With the civil air travel industry under increasing pressure from increasing oil rates and ecological legislation, the race is on to find feasible alternatives to standard kerosene and these up until now appear to come down to different types of biofuel.

Not remarkably, the first trials of alternative fuel were initiated by British air travel pioneer, Sir Richard Branson, whose Virgin Atlantic began London to Amsterdam flights with minimal biofuel usage in 2008. This was quickly followed by Lufthansa and Air New Zealand who each used various blends of routine fuel and bio derivatives including some from made from jatropha which can grow in soil considered too poor for growing mainstream foods.

Jatropha is a genus of around 175 succulent plants, shrubs and trees (some are deciduous, like Jatropha curcas), from the household Euphorbiaceae.

In 2007 Goldman Sachs mentioned Jatropha jatropha curcas as one of the best prospects for future biodiesel production.

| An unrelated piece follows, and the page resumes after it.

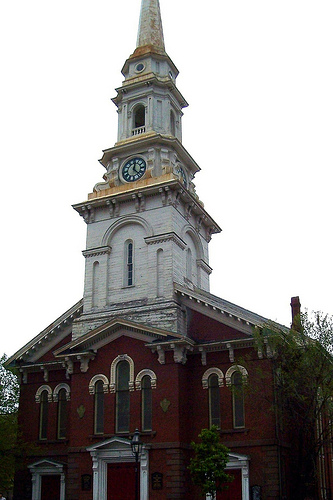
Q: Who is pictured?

It is resistant to drought and pests, and produces seeds consisting of 27-40% oil.

Recently, US aerospace giant Boeing, Brazilian aerial significant Embraer and the Sao Paulo state Research Support Foundation moved to perform research and advancement into using biofuels to power jet airliners. It was reported that Brazilian airline companies Azul, Gol, TAM and Trip would serve as strategic specialists for the project.

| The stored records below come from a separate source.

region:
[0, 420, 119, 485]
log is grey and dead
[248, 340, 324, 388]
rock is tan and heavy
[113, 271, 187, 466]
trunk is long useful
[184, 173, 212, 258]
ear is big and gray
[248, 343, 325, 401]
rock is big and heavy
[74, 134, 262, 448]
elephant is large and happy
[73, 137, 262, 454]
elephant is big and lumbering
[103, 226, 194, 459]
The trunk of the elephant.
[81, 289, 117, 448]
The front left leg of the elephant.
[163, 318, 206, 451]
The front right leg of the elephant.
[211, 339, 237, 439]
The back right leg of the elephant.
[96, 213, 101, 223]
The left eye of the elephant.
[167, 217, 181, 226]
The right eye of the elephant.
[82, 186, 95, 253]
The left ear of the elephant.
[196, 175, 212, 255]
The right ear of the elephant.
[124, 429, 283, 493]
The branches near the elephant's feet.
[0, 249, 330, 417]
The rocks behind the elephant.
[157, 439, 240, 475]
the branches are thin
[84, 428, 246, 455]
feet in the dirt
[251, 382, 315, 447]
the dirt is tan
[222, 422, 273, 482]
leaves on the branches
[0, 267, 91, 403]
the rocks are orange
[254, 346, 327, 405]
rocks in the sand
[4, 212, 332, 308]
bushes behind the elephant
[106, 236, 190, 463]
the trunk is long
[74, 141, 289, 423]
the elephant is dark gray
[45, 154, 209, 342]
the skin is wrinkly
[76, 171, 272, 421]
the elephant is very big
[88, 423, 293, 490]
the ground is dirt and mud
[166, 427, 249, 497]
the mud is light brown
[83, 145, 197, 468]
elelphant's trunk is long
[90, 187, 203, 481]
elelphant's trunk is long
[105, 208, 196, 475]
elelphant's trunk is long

The current airline company to begin experimenting with brand-new fuels is the Alaska Air Group which has actually carried out internal US flights utilizing a blend of 80 % petroleum based fuel and 20% biofuel made from cooking oil. This mix, it is declared, can cut hazardous emissions by 10%.

One truly motivating advancement has actually been the move far from biofuels which contend head on with food consumers thus avoiding a price spiral. Not so long earlier, a rise in usage of biofuels in automobiles triggered a spike in maize prices as US farmers diverted excessive corn to fuel processing.

Hopefully in the future, airline companies and drivers will focus biofuel intake on non-food sources such as and algae. It would be a blended blessing indeed if some people ended up starving just to please another person's green qualifications.